Meskipun pengambilan sidik jari parasantri dianggap sebagai tindakan preventif untuk mengantisipasi menguatnya pelaku teror atau jihad bunuh diri yang diduga kuat lahir dari metamorfosis keagamaan para alumni pesantren namun pilihan itu telah memberikan satu nilai dan konstruksi sosial dalam membentuk identitas kaum santri dengan stereotipe teroris. Sedangkan kaum santri dilihat secara historis dan positif, sebenarnya pesantren sebagai tempat hidup santri merupakan akar subkultur identitas kebangsaan ini, terlebih khazanah keilmuan yang dikembangkannya seperti pesantren-pesantren salafiyah justru telah membentuk pengalaman kebudayaan dan kearifan lokal.

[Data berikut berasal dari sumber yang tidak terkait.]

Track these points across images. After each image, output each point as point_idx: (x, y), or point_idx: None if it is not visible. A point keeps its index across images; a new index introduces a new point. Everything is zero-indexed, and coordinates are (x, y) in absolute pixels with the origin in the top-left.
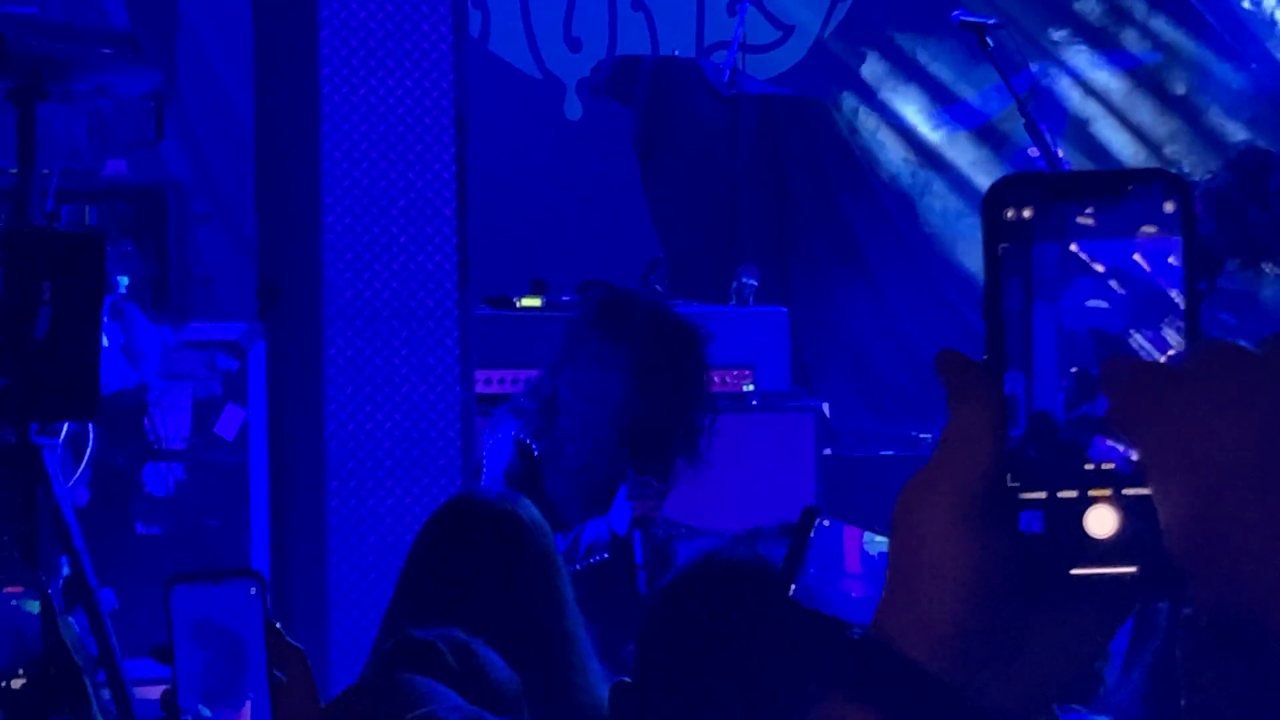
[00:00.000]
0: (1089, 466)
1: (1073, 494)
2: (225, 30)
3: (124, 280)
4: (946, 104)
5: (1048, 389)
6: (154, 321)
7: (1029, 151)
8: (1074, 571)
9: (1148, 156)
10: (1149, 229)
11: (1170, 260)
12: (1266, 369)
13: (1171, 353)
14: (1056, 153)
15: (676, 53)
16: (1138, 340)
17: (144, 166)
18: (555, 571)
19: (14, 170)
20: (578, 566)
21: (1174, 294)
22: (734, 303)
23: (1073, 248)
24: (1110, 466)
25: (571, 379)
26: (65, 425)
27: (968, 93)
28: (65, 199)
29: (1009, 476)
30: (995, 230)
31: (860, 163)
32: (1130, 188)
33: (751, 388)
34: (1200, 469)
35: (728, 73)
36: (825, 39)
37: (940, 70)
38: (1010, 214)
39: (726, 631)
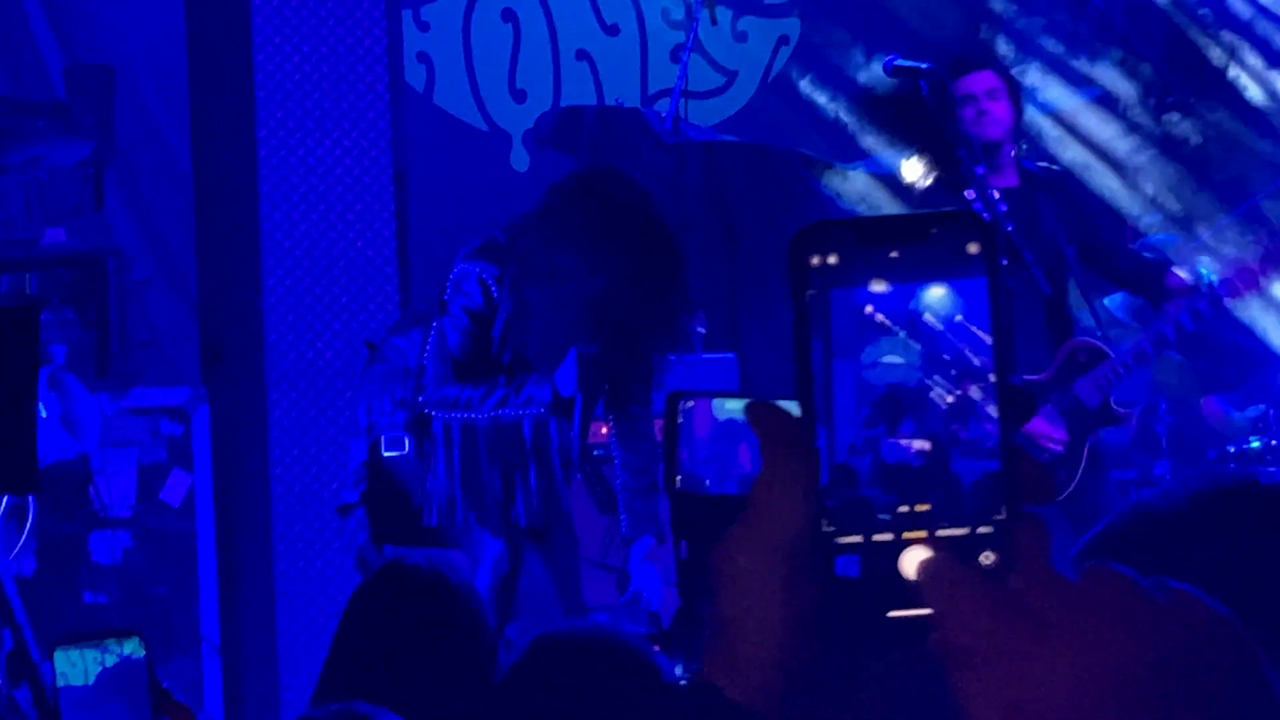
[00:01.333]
0: (903, 509)
1: (887, 537)
2: (169, 93)
3: (61, 350)
4: (887, 148)
5: (847, 444)
6: (93, 390)
7: (966, 194)
8: (891, 614)
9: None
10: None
11: (957, 319)
12: (1094, 611)
13: (988, 561)
14: (993, 195)
15: (619, 101)
16: (938, 393)
17: (87, 233)
18: (484, 634)
19: None
20: (513, 411)
21: (979, 336)
22: (682, 349)
23: (868, 309)
24: (925, 508)
25: (545, 238)
26: (4, 498)
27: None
28: (4, 268)
29: (824, 521)
30: (802, 278)
31: (803, 207)
32: (934, 230)
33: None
34: (1033, 715)
35: (670, 120)
36: (769, 84)
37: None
38: (816, 260)
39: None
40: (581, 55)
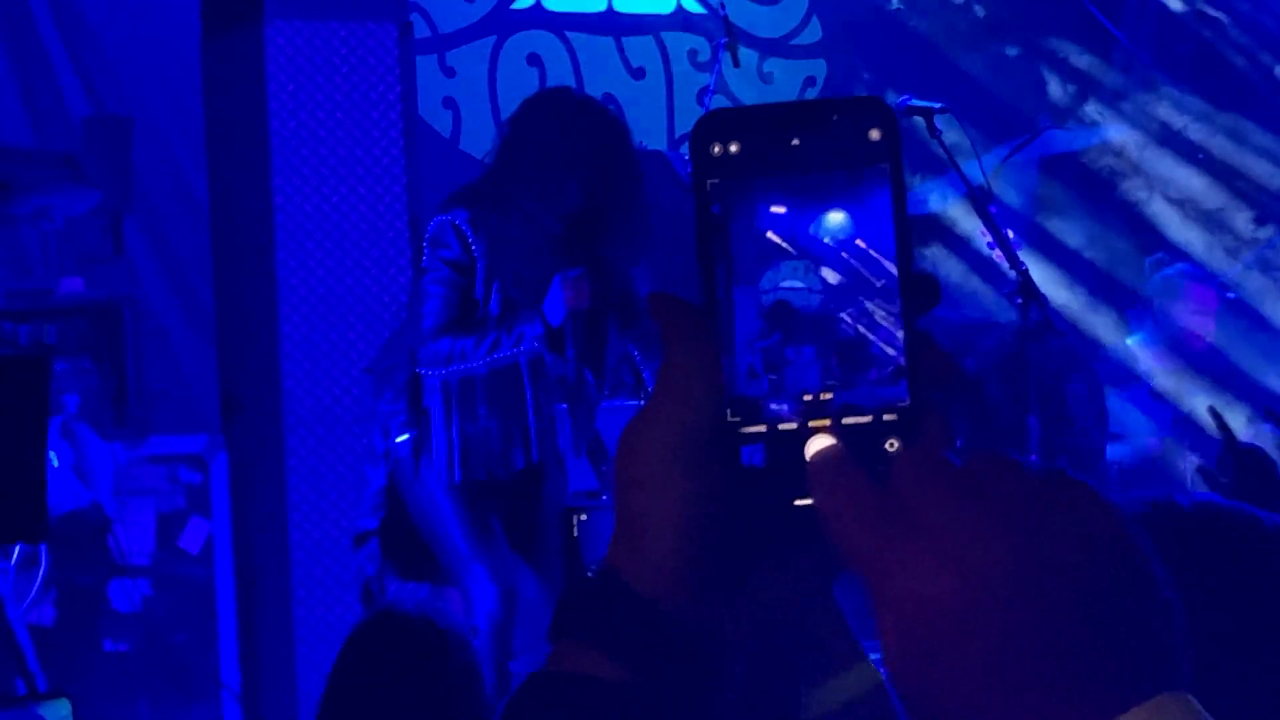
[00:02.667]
0: (808, 398)
1: (792, 426)
2: (191, 141)
3: (74, 399)
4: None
5: (743, 374)
6: (109, 438)
7: (980, 233)
8: (797, 503)
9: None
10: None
11: (858, 243)
12: (979, 502)
13: (893, 447)
14: (1006, 234)
15: (642, 144)
16: (845, 318)
17: (107, 282)
18: (477, 680)
19: None
20: (507, 352)
21: (878, 260)
22: None
23: (770, 235)
24: (829, 396)
25: (508, 167)
26: (16, 547)
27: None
28: (22, 318)
29: (729, 412)
30: (703, 166)
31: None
32: (835, 117)
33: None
34: (910, 614)
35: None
36: None
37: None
38: (717, 149)
39: None
40: (608, 99)
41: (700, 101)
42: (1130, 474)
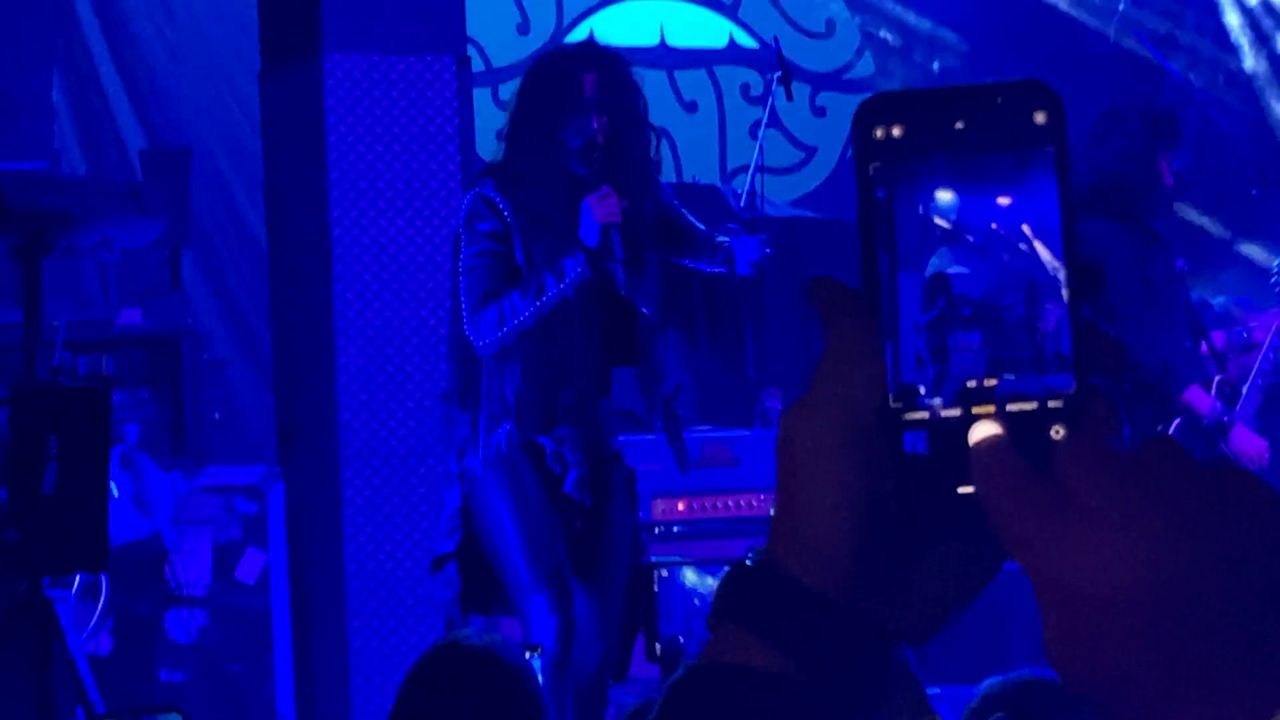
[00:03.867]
0: (971, 384)
1: (956, 412)
2: (247, 174)
3: (134, 430)
4: None
5: (910, 361)
6: (167, 469)
7: None
8: (960, 490)
9: None
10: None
11: (1024, 229)
12: (1156, 501)
13: (1059, 435)
14: None
15: (696, 178)
16: (1011, 304)
17: (165, 313)
18: (539, 713)
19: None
20: (554, 291)
21: (1046, 258)
22: (758, 426)
23: (936, 219)
24: (993, 383)
25: (518, 123)
26: (77, 577)
27: None
28: (81, 349)
29: (891, 398)
30: (865, 150)
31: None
32: (1000, 100)
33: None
34: (1076, 602)
35: (745, 196)
36: (848, 159)
37: None
38: (880, 133)
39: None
40: (660, 131)
41: (753, 135)
42: None
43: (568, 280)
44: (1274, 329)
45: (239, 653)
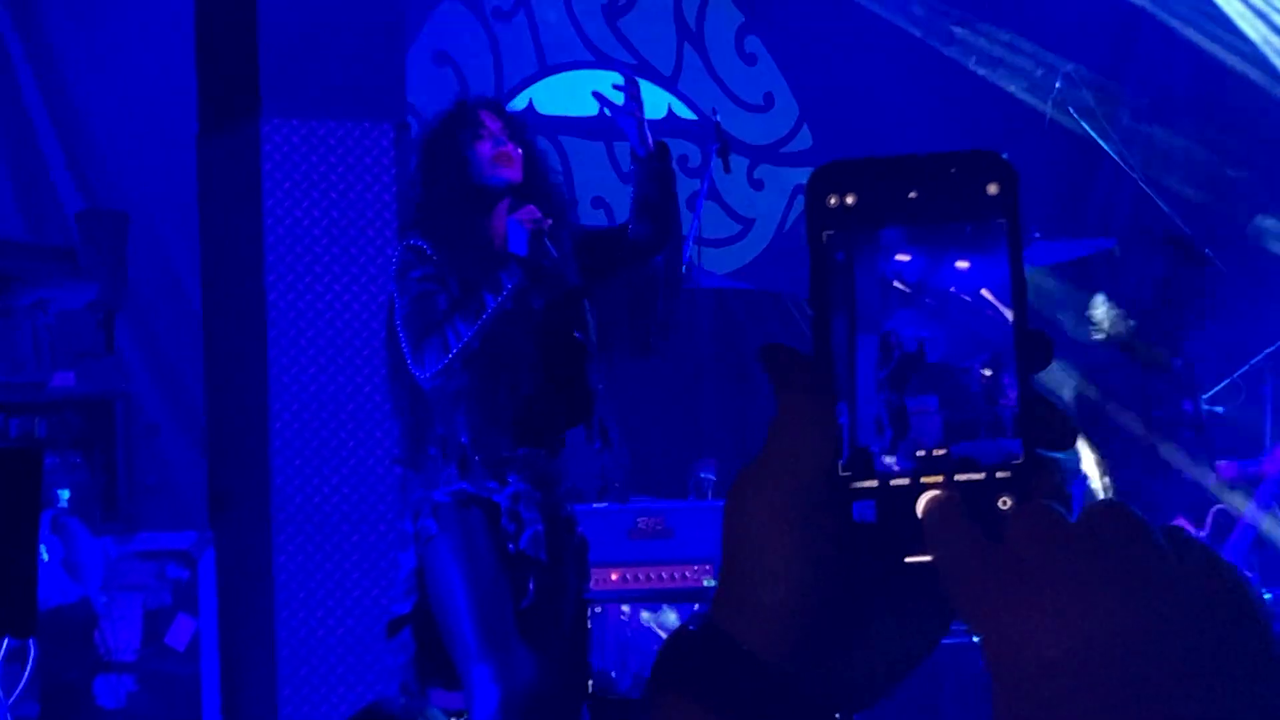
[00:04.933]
0: (921, 453)
1: (905, 481)
2: (185, 236)
3: (64, 494)
4: None
5: (869, 425)
6: (97, 534)
7: None
8: (907, 559)
9: None
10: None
11: (983, 293)
12: (1097, 559)
13: (1005, 506)
14: None
15: None
16: (966, 370)
17: (98, 377)
18: None
19: None
20: (493, 303)
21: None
22: (692, 497)
23: (894, 284)
24: (943, 452)
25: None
26: (5, 641)
27: None
28: (13, 411)
29: (842, 465)
30: (820, 216)
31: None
32: (953, 170)
33: (712, 583)
34: (1025, 667)
35: (683, 267)
36: (785, 232)
37: None
38: (833, 200)
39: None
40: (598, 203)
41: (691, 207)
42: None
43: (505, 291)
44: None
45: (168, 719)
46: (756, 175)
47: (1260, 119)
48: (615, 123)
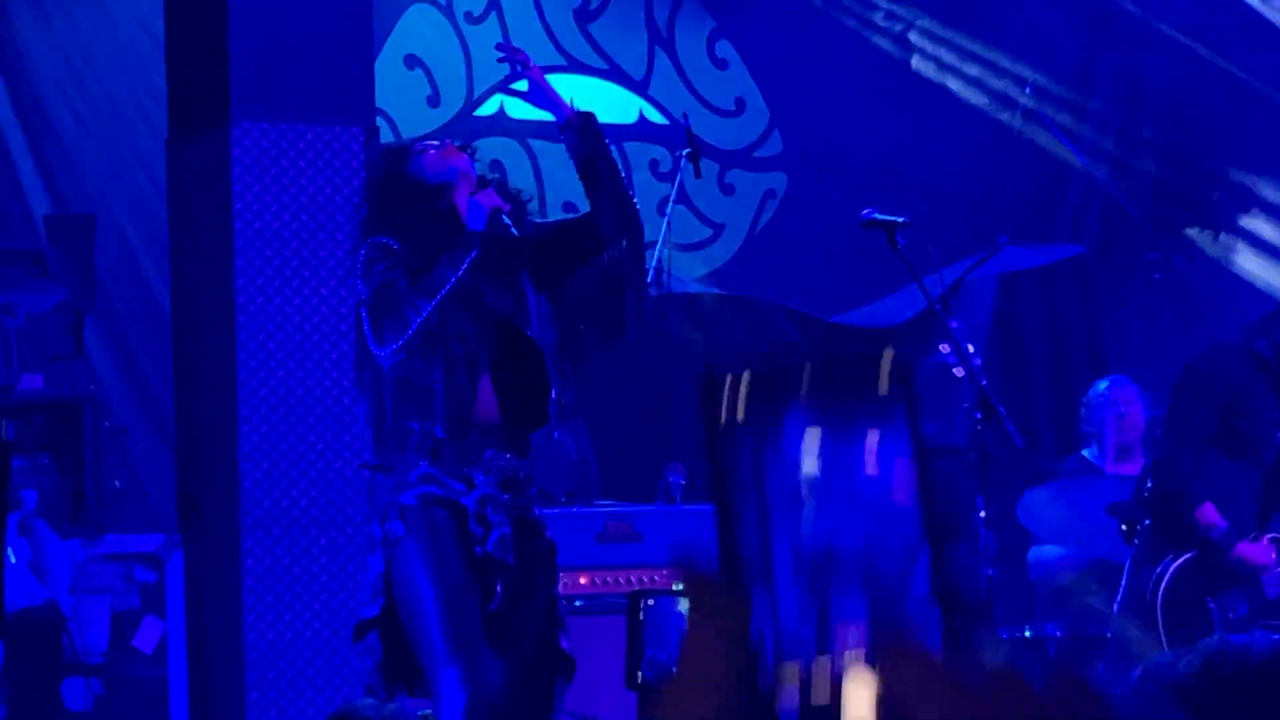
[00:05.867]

Sungguh sebuah kebudayaan yang merugi jika penanganan terorisme tercebur pada kesimpulan kaum santri dan tidak membangun komitmen bahwa terorisme adalah tindak kriminal yang harus dilihat dari kasus perkasus dan tidak selalu seragam secara personal dan institusional keagamaan. Disparitas personal-institusional inilah yang sebenarnya menjadi tolak ukur bahwa realitas piskologi keagamaan selalu bergeser dari dua arena itu dan mengambil implementasi dan kontrol kesucian keagamaan secara berbeda pula.
Terorisme merusak kebudayaan yang secara historis telah diakomodir pesantren untuk ikut membangun kearifan berbangsa. Namun fakta teror ini telah membangun konstruksi dan menyeret identitas kaum santri terbelah oleh kecurigaan yang menganggap praktik-praktik Islam kultural perlu didisiplinkan dari politik kebijakan terorisme dan menjadikan identitas keagamaan sebagai stereotipe diskriminatif.

Sidik jari dalam kasus ini tidak lebih merupakan politik representasi yang menimbulkan kecurigaan berlebihan dan jika pelaksanaannya tidak diawasi oleh alasan hukum yang akurat dan signifikan bisa jadi pilihan ini akan menjadi kebijakan yang sifatnya gebyah uyah mengontrol dan mendisiplinkan tubuh santri secara represif.
Tubuh santri senantiasa menjadi obyek kuasa. Tubuh santri akhirnya dimanipulasi, diatur, dikuasai, dan dikoreksi menjadi sasaran kuasa yang dalam arti teknik politis, kuasa hendak mengatur, mengontrol atau mengoreksi segala aktifitas tubuh santri. Pengambilan sidik jari ini menjadi kekhawatiran akan mengulang corak teknologi politik orde baru yang diluar konteks teroris akan membuka peluang sebagai alat membungkam seluruh aktifitas kritis kaum santri ketika dianggap mengancam ”otoritas” negara.

Oleh karena itu tidak cukup signifikan jika para santri menjadi kambing hitam terorisme. Santri tidak perlu didisiplinkan melainkan ditumbuhkan kekuatan membangun akselerasi wacana dan dinamika kehidupan yang bisa menopang kearifan berbudaya dan berbangsa sehingga kesadaran melawan terorisme tumbuh oleh nalar-kritis yang lahir dari rahim pesantren dan bukan nalar-bisu ketakutan dari dampak sidik jari.

Sampai sejauh ini metamorfosis pesantren secara umum di Indonesia masih mencerminkan komunitas Islam yang secara kontinu memberikan kekuatan membangun harmoni dan kearifan dalam kehidupan berbangsa dan bernegara karena mereka berdiri di atas warisan khazanah keilmuan yang beragam dan dibangun antara lain oleh tradisi sufisme sebagai sandaran akidah dan akhlaq, hukum-hukum fiqh yang mengatur kegiatan hubungan kemanusiaan, atau kitab-kitab klasik yang masih sangat representatif dikaji karena dianggap masih mampu memberikan keteladanan dan kearifan untuk membekali santri bisa hidup di hari kemudian.